The thread allocation issue related to the large-scale Problems

Hi, thanks for the very nice open source code. I am dealing with large-scale acoustic problems using Bempp-cl. Yesterday, when I tried the first benmark case with element number equal to 300 thousands, I am puzzled about the results. The following picture shows that the multiple threads have been activated(~128 threads), but I have not allocated the exact thread number in my python code(please see below). Is there any automative allocation mechanism in Bempp-cl to determine how many threads to utilize for large-scale problems? I will be very grateful if you can show me the related tutorial for this issue. (My linux cluster Information: ARMV8, CentOS)

my python code:

import bempp.api
bempp.api.DEFAULT_DEVICE_INTERFACE = 'numba'
bempp.api.VECTORIZATION_MODE = "vec4"
grid = bempp.api.shapes.sphere(h=0.01)
space = bempp.api.function_space(grid, "DP", 0)
slp = bempp.api.operators.boundary.laplace.single_layer(space, space, space)
def f(x, n, domain_index, result):
    result[0] = x[0] + 1

rhs = bempp.api.GridFunction(space, fun=f)
sol, info = bempp.api.linalg.gmres(slp, rhs)
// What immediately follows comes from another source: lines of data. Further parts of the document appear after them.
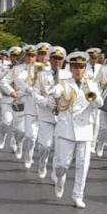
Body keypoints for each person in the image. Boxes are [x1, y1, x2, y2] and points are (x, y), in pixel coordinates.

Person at [50, 51, 105, 208]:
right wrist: (53, 91)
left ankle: (78, 195)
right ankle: (60, 179)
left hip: (85, 129)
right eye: (75, 67)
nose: (78, 70)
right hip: (66, 129)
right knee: (62, 165)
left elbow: (100, 104)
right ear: (71, 68)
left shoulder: (91, 84)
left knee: (83, 165)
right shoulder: (64, 83)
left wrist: (91, 95)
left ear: (85, 68)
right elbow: (56, 91)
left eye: (81, 67)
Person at [33, 47, 68, 178]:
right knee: (45, 146)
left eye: (60, 58)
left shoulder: (68, 75)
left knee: (59, 149)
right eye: (54, 58)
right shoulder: (41, 75)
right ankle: (42, 163)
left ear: (63, 60)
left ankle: (55, 172)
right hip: (46, 115)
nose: (57, 61)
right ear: (50, 59)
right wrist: (46, 102)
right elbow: (35, 95)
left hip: (63, 117)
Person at [0, 46, 23, 149]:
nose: (15, 58)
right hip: (7, 98)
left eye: (17, 56)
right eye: (13, 55)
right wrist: (5, 73)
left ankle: (14, 142)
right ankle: (3, 135)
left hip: (20, 100)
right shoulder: (5, 68)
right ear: (10, 57)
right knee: (6, 121)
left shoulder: (24, 69)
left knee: (18, 125)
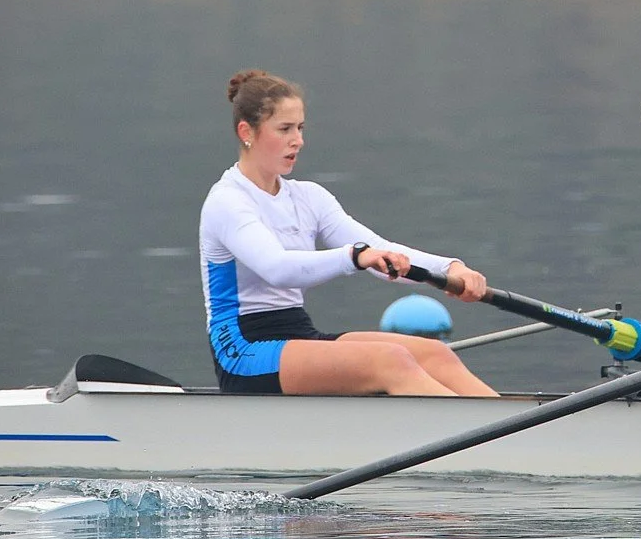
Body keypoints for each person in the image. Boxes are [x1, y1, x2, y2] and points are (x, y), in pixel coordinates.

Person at [200, 69, 497, 397]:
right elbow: (277, 268)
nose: (298, 140)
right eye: (284, 129)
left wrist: (451, 268)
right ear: (247, 132)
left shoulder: (308, 197)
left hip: (298, 334)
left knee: (435, 354)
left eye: (300, 128)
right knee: (391, 361)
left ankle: (516, 424)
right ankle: (481, 429)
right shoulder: (228, 201)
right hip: (242, 350)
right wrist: (354, 257)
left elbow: (381, 250)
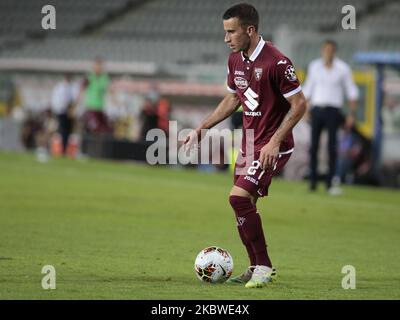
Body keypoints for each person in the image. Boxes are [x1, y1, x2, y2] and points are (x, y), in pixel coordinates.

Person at [184, 3, 306, 288]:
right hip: (249, 144)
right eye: (225, 32)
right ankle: (254, 267)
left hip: (274, 145)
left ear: (250, 30)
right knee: (244, 204)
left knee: (237, 198)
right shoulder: (235, 60)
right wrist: (201, 128)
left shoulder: (277, 62)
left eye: (231, 32)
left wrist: (274, 142)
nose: (226, 38)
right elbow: (233, 99)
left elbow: (300, 105)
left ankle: (264, 266)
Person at [303, 40, 359, 194]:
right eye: (326, 50)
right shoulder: (314, 66)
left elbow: (352, 92)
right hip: (317, 110)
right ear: (322, 50)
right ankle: (313, 182)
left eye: (331, 50)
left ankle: (330, 182)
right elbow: (308, 88)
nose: (328, 53)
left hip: (333, 111)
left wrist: (351, 115)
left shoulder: (343, 69)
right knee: (313, 146)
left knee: (332, 148)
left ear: (334, 51)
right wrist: (305, 109)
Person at [51, 74, 76, 155]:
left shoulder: (68, 87)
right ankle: (61, 150)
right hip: (62, 112)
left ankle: (64, 150)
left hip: (65, 112)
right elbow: (63, 100)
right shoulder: (62, 87)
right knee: (63, 132)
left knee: (66, 132)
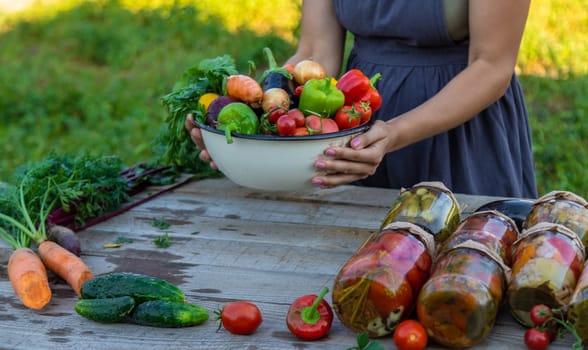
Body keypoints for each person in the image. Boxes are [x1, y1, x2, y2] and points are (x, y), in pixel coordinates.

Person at [185, 0, 538, 198]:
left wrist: (394, 133)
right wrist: (246, 115)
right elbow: (315, 52)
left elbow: (491, 66)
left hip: (458, 134)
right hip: (358, 125)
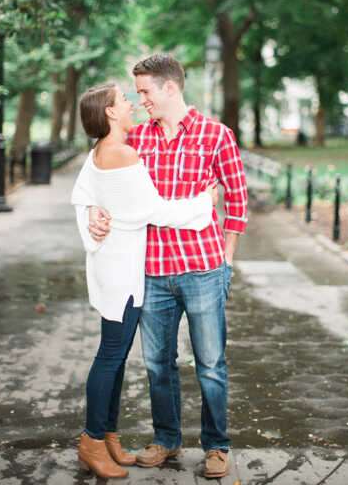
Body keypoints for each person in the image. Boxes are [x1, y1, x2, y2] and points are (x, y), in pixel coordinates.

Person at [88, 54, 248, 479]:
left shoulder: (217, 135)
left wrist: (227, 259)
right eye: (135, 93)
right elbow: (99, 174)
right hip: (152, 273)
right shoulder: (136, 139)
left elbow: (237, 199)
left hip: (203, 269)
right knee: (159, 364)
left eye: (144, 92)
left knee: (210, 363)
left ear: (170, 88)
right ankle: (167, 439)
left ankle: (216, 446)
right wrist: (91, 209)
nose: (140, 101)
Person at [71, 82, 217, 479]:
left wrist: (93, 213)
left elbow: (82, 193)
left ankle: (108, 435)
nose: (133, 104)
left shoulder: (100, 151)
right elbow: (155, 210)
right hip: (120, 270)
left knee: (113, 357)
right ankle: (91, 441)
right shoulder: (122, 153)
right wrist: (205, 202)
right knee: (111, 356)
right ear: (111, 113)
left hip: (116, 265)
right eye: (124, 101)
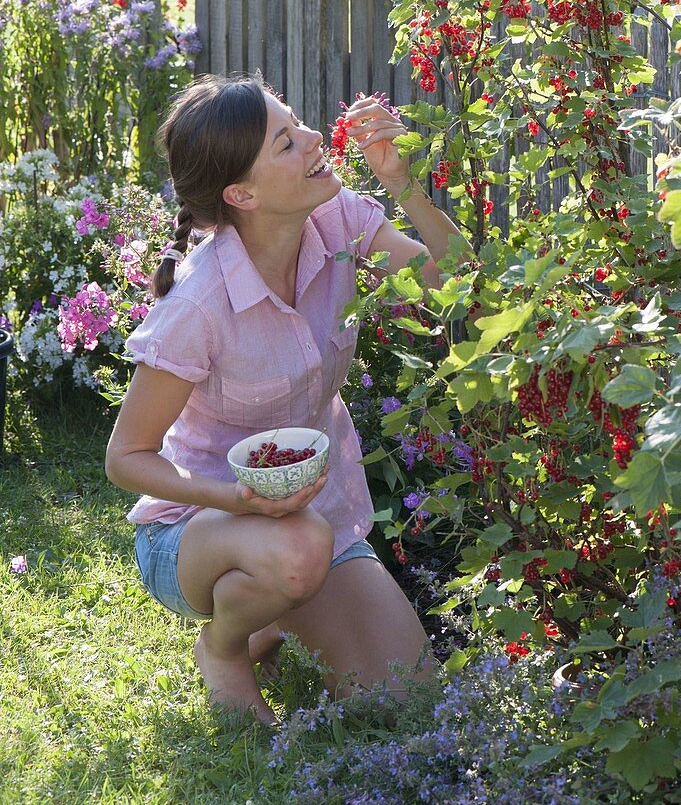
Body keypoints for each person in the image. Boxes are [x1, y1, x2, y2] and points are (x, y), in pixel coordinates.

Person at [105, 74, 469, 726]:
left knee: (414, 701)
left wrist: (400, 180)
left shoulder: (339, 221)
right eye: (284, 143)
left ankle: (271, 624)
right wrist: (239, 500)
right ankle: (223, 647)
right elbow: (126, 458)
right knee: (297, 552)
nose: (310, 140)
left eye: (298, 123)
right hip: (195, 532)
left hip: (315, 519)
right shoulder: (200, 305)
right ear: (241, 194)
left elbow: (449, 280)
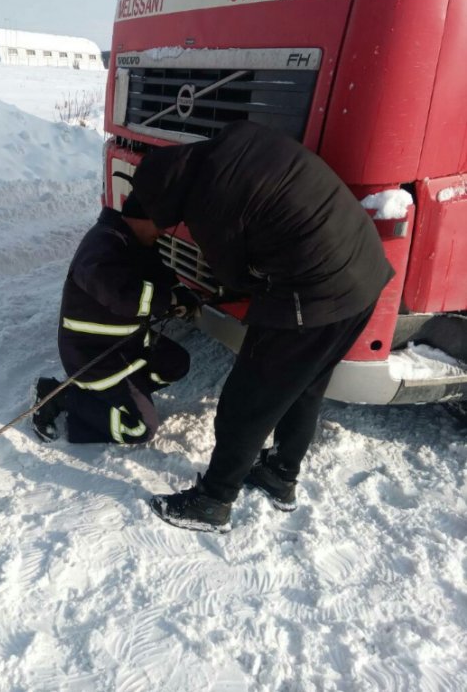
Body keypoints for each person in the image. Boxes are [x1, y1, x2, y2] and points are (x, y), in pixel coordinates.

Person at [131, 120, 395, 532]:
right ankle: (279, 475)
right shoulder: (242, 139)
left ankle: (213, 501)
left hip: (315, 293)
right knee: (304, 386)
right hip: (364, 275)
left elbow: (235, 280)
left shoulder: (208, 204)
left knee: (247, 401)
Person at [33, 190, 201, 445]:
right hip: (92, 355)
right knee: (140, 429)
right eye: (161, 225)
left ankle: (116, 396)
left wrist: (178, 292)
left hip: (126, 343)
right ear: (141, 218)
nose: (164, 232)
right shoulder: (102, 247)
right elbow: (124, 296)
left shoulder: (131, 239)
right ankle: (61, 397)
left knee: (176, 362)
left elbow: (156, 272)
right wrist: (168, 300)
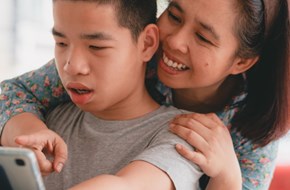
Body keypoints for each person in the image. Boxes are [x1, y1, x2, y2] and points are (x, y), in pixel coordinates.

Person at [0, 0, 289, 189]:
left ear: (240, 62)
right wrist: (27, 129)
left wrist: (226, 174)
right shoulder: (124, 56)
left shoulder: (249, 129)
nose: (174, 41)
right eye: (174, 16)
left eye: (202, 37)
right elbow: (14, 91)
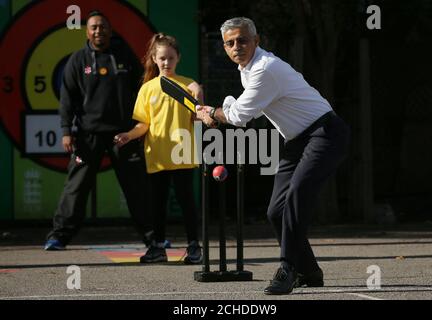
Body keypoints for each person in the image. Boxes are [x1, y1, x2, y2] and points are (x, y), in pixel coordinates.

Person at [196, 17, 350, 294]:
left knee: (297, 196)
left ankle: (287, 268)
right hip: (297, 140)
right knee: (276, 211)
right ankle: (310, 272)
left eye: (243, 40)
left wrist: (213, 115)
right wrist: (216, 112)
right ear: (224, 47)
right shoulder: (248, 68)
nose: (237, 46)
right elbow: (246, 109)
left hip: (325, 134)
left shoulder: (265, 68)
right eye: (230, 43)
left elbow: (240, 116)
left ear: (257, 41)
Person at [45, 11, 152, 250]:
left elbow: (143, 90)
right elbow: (67, 99)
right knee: (76, 186)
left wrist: (142, 124)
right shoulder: (77, 60)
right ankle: (58, 236)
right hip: (87, 136)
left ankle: (152, 237)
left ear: (110, 31)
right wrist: (65, 130)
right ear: (87, 32)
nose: (98, 31)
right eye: (93, 27)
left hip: (122, 135)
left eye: (103, 27)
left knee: (136, 187)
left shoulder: (125, 56)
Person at [114, 33, 203, 264]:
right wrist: (128, 135)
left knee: (187, 203)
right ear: (154, 58)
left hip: (182, 153)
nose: (166, 62)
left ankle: (194, 247)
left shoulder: (188, 85)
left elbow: (198, 117)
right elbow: (144, 124)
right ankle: (157, 248)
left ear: (178, 58)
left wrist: (198, 92)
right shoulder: (148, 89)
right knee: (157, 205)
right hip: (156, 155)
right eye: (162, 58)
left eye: (171, 58)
the number of threads cannot be controlled from within Bempp. If you use Numba then they are controlled through the Numba runtime system. You can get more information here: The Threading Layers — Numba 0.50.1 documentation

One comment though. The Numba code is quite inefficient. Ideally, you would have an OpenCL runtime system for your ARM CPU cores so that you can enable the OpenCL functionality. Depending on the kernels this is typically 3 to 5 times faster (sometimes more).

Best wishes


Dear Dr. Betcke,
Hi, thanks for your reply. As you said, I also found that bempp running on Numba is really slow. For instance, if my matrix size is 60000x60000 and 192 threads are utilized, it takes about 0.6s and 5.33s for one GMRES iteration and ILU-GMRES iteration, respectively (I am studying a new mixed-precision algorithm for BEM, so FMM is not activated currently). I will adopt your suggestion and jump to the more suitable direction - OpenCL.

    Best wishes,